AIM OF THE EXERCISE:
Set down each entry below exactly as written, keeping the pictures out.

DATA FOR PROCESSING:
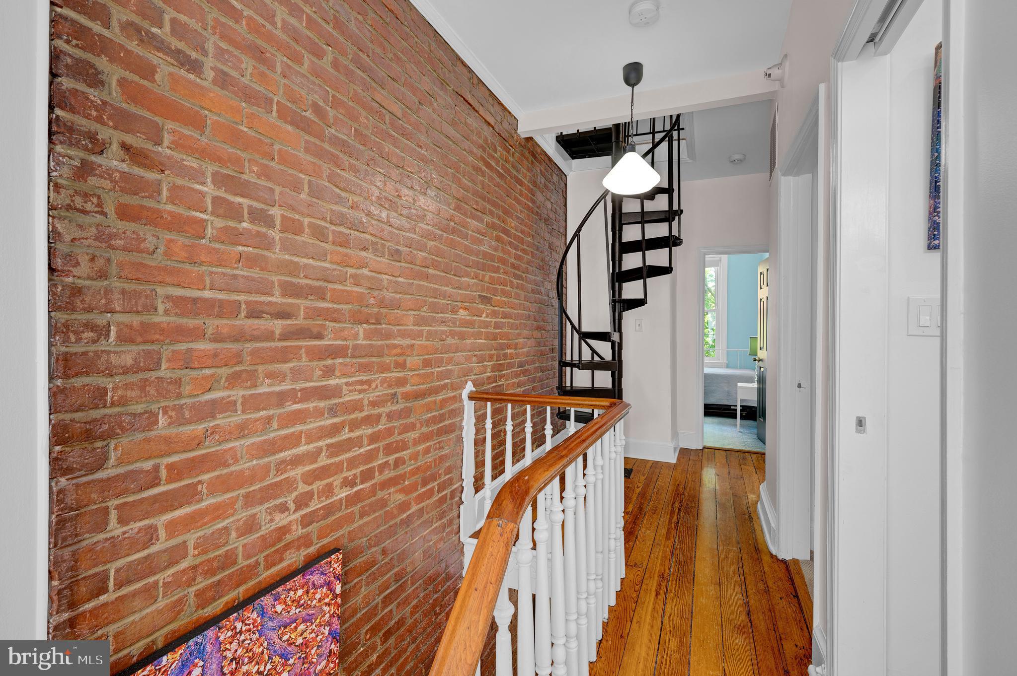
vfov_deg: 73.7
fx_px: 452
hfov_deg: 96.8
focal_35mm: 16
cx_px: 508
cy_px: 338
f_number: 8
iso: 100
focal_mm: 16
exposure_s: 1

RESPONSE:
vfov_deg: 73.7
fx_px: 452
hfov_deg: 96.8
focal_35mm: 16
cx_px: 508
cy_px: 338
f_number: 8
iso: 100
focal_mm: 16
exposure_s: 1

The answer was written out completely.